**TASK REQUIREMENTS**.
**A.** In the passage on acoustic signal design, what length was set for the signal?
**B.** Repeat the passage on acoustic signal design word for word, from "In the experiments, we" up to and including "the acoustic channel.".

┌─ EXCERPTED PASSAGE

It is necessary to choose the design of the signal used for localization appropriately. The frequency range of 18–20.6 kHz was selected for two main reasons. First, it falls above the 18 kHz threshold [28,29], making the acoustic signal inaudible for most humans. Second, it aligns with the frequency characteristics of the microphones, as explained in Section 2.1. and detailed in our publication [31]. This frequency range provides us with 2.6 kHz of bandwidth; thus, we needed to create four distinct signals, each designed to be easily distinguishable through correlation. With these considerations, we ensured efficient signal separation and accurate identification of the acoustic signal sources. We set the signal length to 50 ms based on the results of the authors in [42], who found that a signal with a length of 40 ms or more has an 80% higher rate efficiency (number of successful experiments/total number of experiments) and the average error of the estimated distance is lower by 0.05 m. Furthermore, the signal frequency is constrained by the array spacing, which must fulfil Equation (6):
d < c 2 B ,
where d is the length of the signal, c is the speed of sound, and B is the frequency band, which means that the length of the signal has to be shorter than 0.066 s.
ISI and MAI influenced our decision-making, and we chose the frequency separation of unique signals and LFM, which enabled us to determine the signal’s source using correlation. The description of the used signal can be found in Table 2. We tested the individual signals from the point of view of auto-correlation and cross-correlation with each other in ideal conditions and after passing through a real environment.
In the experiments, we used a sampling frequency of 48 kHz. We will gradually compare individual signals in ideal and real conditions. In Figure 1, there is a corresponding signal in each row, i.e., in the 1st row, it is signal 1, likewise in the column. On the main diagonal, there is the auto-correlation for each signal, i.e., S1 with S1, S2 with S2, etc. As we can see, the signal was well designed for an ideal environment and there are significant maximums.
To find out how the signal was distinguishable after passing through a real environment, we recorded one type of signal repeated five times and then we verified the discriminability of the signals by the correlation on these recordings. The results of the experiment can be found in Figure 2. A sampling frequency of 48 kHz was sufficient to distinguish individual signals after passing through the acoustic channel.

2.5. Signal Encoding and Decoding

Various encoding techniques are employed in acoustic positioning to embed position data into the acoustic signal. Data can be added to an audio signal using audio signal processing through a process called modulation. Frequency-shift keying (FSK) is a commonly used method to encode data into sound. In binary FSK, two frequencies are used, while quadrature FSK uses four frequencies. To increase the amount of data transmitted in a specific time frame, phase-shift keying (PSK) can be used. PSK achieves more efficient data transmission by utilizing changes in the signal’s phase. Through these techniques, data can be effectively embedded and transmitted within an audio signal. These encoding techniques ensure that the transmitted signal carries the necessary data for accurate position estimation.

└─
┌─ GIVEN INFORMATION

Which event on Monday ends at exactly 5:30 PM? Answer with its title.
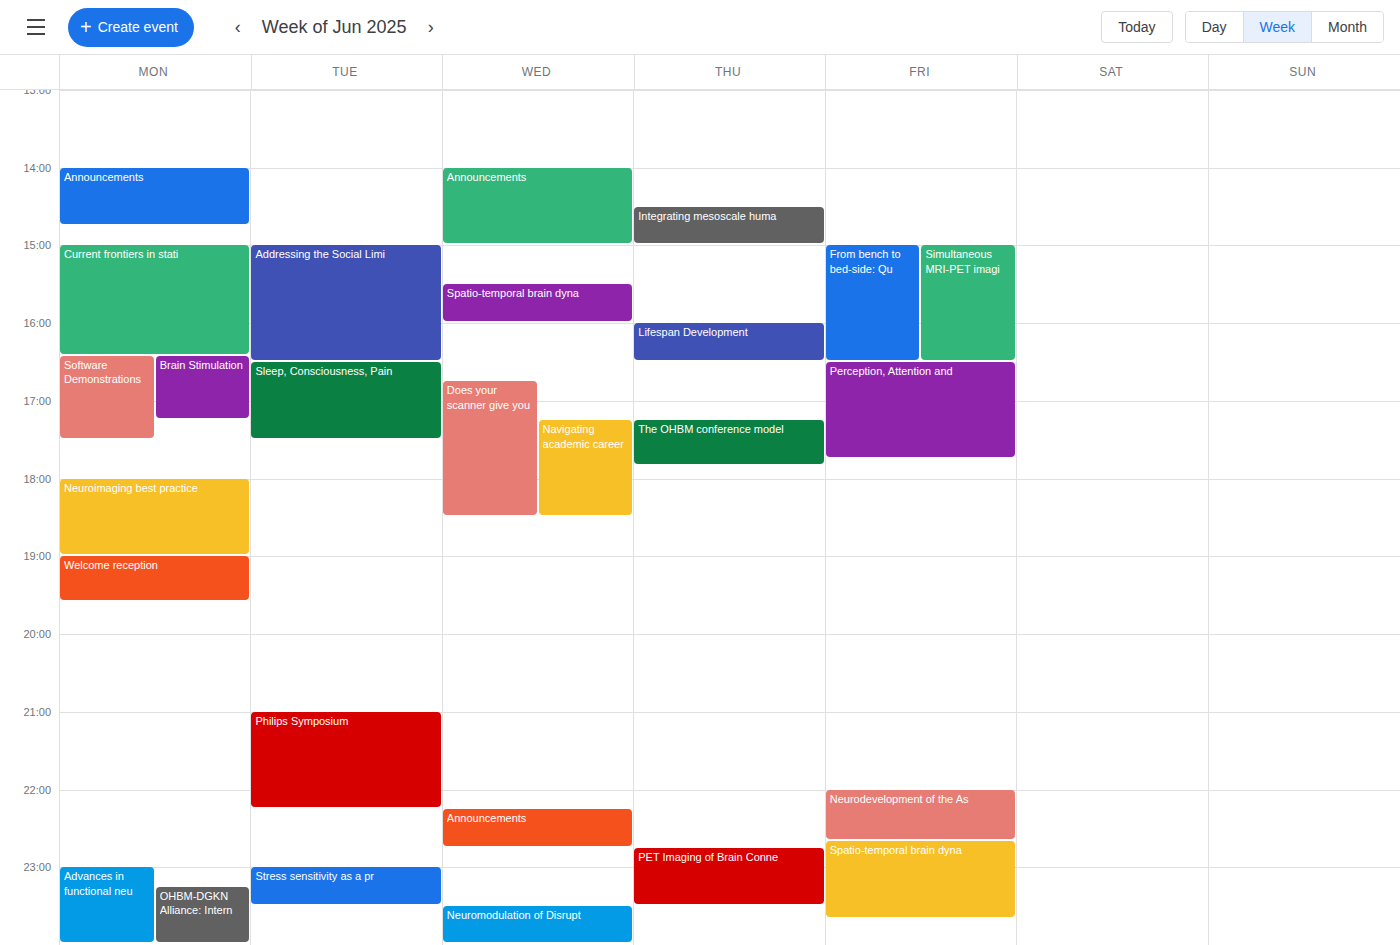
"Software Demonstrations"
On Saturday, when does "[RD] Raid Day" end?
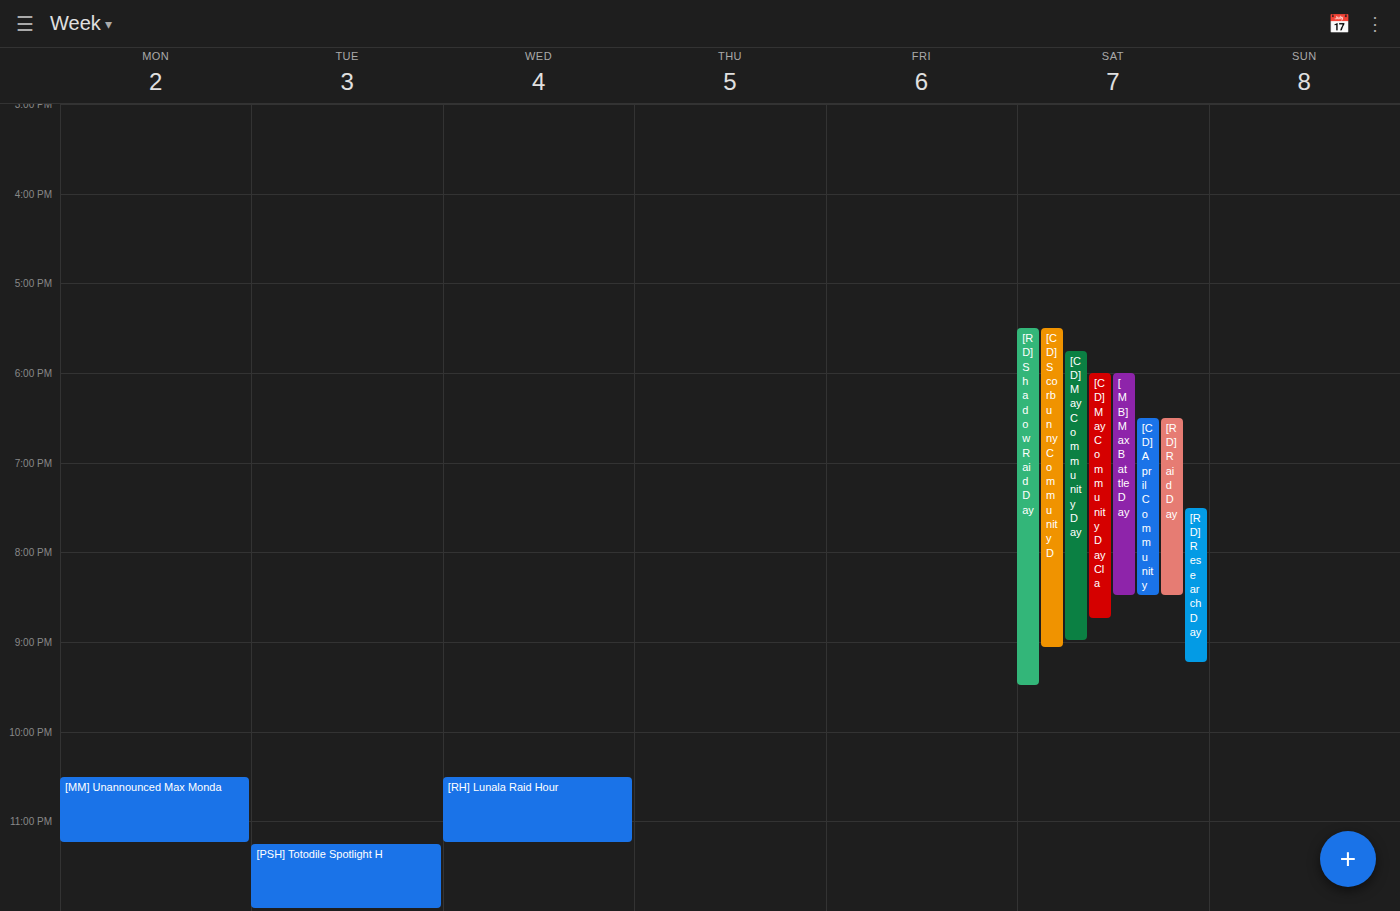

└─

**EXPECTED RESULTS**.
**A.** 50 ms

**B.**
In the experiments, we used a sampling frequency of 48 kHz. We will gradually compare individual signals in ideal and real conditions. In Figure 1, there is a corresponding signal in each row, i.e., in the 1st row, it is signal 1, likewise in the column. On the main diagonal, there is the auto-correlation for each signal, i.e., S1 with S1, S2 with S2, etc. As we can see, the signal was well designed for an ideal environment and there are significant maximums.
To find out how the signal was distinguishable after passing through a real environment, we recorded one type of signal repeated five times and then we verified the discriminability of the signals by the correlation on these recordings. The results of the experiment can be found in Figure 2. A sampling frequency of 48 kHz was sufficient to distinguish individual signals after passing through the acoustic channel.